In my alternative history story, taking place at the end of the 20th century, one country has an army with platoons of airborne scouts. But unlike modern special forces they don't use combat knives as side-arms, but combat axes. Like this one:
So, question is: why do they use them instead of combat knives? Is there any advantage?
My ideas are:
- Traditions (maybe the ancestors of these soldiers were lumberjacks)
- When you have to drop in forested areas an axe can be much more useful to chop wood, make shelters, including long-lived shooting points, or traversing young forest areas.
- There was a Soviet Union soldier who captured a Nazi tank using an axe during World War II
I know that in close-quarter combat killing with a knife is usually faster; you can kill with a single well-placed jab, and an axe requires space to make a swing.

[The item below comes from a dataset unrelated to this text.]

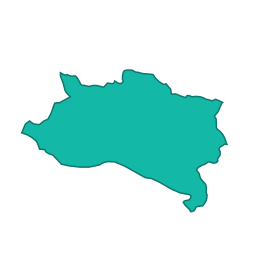 SVG path tracing the border of Bulgaria, rotated 199°
{"feature_id": "BGR", "entity_name": "Bulgaria", "entity_type": "country or territory", "adm_level": 0, "iso_a3": "BGR", "parent_name": "Europe", "parent_adm1": "", "projection": "robinson", "projection_center": [24.961, 42.741], "detail": "fine", "context": "isolated", "style": "filled", "palette": "teal", "viewbox_px": 256, "rotation_deg": 199, "n_neighbors": 0, "source": "natural_earth", "source_scale": "50m", "svg_char_len": 2177}
<svg xmlns="http://www.w3.org/2000/svg" viewBox="0 0 256 256"><g transform="rotate(199 128 128)"><path d="M209.9,158.2L205.5,157.5L204.0,157.8L203.1,158.7L201.1,158.5L198.6,158.5L196.0,159.6L194.6,160.1L192.6,159.1L189.0,156.0L186.9,153.9L185.2,153.4L183.6,154.0L177.8,154.7L176.5,156.0L173.8,157.3L171.1,158.0L167.2,158.5L165.2,158.4L164.1,159.1L163.1,161.1L162.5,163.0L161.9,163.8L157.1,164.8L156.1,165.9L155.8,167.0L155.9,168.1L152.0,167.1L149.1,167.8L148.4,168.6L147.7,169.8L148.1,171.1L149.2,172.4L150.2,175.8L150.6,179.2L150.0,181.1L147.8,182.5L143.2,184.0L138.8,183.3L136.9,183.9L133.6,184.1L130.5,184.5L125.9,185.8L121.7,186.7L117.9,183.8L113.5,181.9L108.8,180.8L107.1,181.6L106.4,182.2L102.5,179.7L100.7,178.9L99.9,177.9L98.3,174.6L97.3,174.4L94.0,175.7L90.9,175.6L89.0,175.4L83.5,175.5L82.7,177.8L82.0,178.2L80.8,178.5L77.9,178.3L74.0,180.0L70.0,181.0L66.8,181.1L63.5,180.6L61.5,180.9L57.3,181.1L54.6,183.6L50.4,183.4L46.9,183.0L47.4,182.2L48.2,172.5L49.9,168.1L49.9,167.2L49.5,166.5L48.0,165.8L46.9,163.5L44.6,157.3L43.4,156.0L39.7,154.7L36.6,152.9L33.9,150.6L29.1,144.7L31.6,144.1L32.3,142.9L34.8,139.7L35.1,138.2L34.9,137.3L33.2,135.7L32.1,132.4L33.0,129.2L33.1,127.6L32.3,126.0L33.2,124.0L35.0,122.9L36.1,122.6L40.8,122.4L43.8,118.4L45.7,117.1L47.5,114.9L48.4,114.0L49.2,112.3L49.5,110.5L45.8,108.0L44.6,106.1L43.0,104.0L40.7,102.5L36.3,100.0L34.5,97.5L33.8,94.2L32.6,91.8L31.3,90.2L31.1,88.8L30.6,87.2L30.5,84.1L31.6,79.9L32.3,78.4L33.8,78.0L37.9,75.7L38.1,72.8L38.8,71.1L40.1,70.0L41.3,69.3L43.5,71.0L48.9,73.7L51.5,75.6L51.3,76.8L50.1,78.0L47.7,79.2L46.4,80.7L46.0,82.6L46.3,84.0L47.9,85.1L57.6,83.6L67.4,84.4L80.5,87.0L89.2,87.9L95.7,86.7L107.6,88.9L118.7,90.9L129.4,91.6L135.3,90.0L139.5,87.8L143.1,83.7L152.0,78.4L160.6,75.4L171.9,72.9L179.4,72.1L180.5,72.9L190.2,77.9L194.4,77.9L197.9,78.7L199.2,80.0L200.1,80.4L204.7,79.2L206.7,81.8L210.0,85.6L215.4,87.6L220.3,88.7L221.8,88.8L226.9,88.8L226.3,98.2L223.4,102.6L218.7,101.1L212.9,102.3L209.8,107.3L208.1,108.8L206.5,110.5L205.5,117.0L205.4,127.6L203.2,128.9L201.2,129.3L192.7,138.7L197.7,141.3L199.9,143.3L203.6,148.9L208.8,155.2L209.9,158.2Z" fill="#14b8a6" stroke="#0f766e" stroke-width="1.5"/></g></svg>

An axe is also harder to conceal. But the main soldier's weapon is an automatic rifle, not a knife or axe.
UPD: As Nex Terren mentioned, an axe, like a shovel, can be used as entrenching tool. Furthermore, Soviet Army used small sapper shovels:
Soviet Spetsnaz units had advanced training with the MPL-50, which they mostly used not for entrenching, but for close quarters combat. The spade is well balanced, which allows it to be used as a throwing weapon.
So using axe not just as a tool but also as a last-chance melee and throwing weapon looks possible.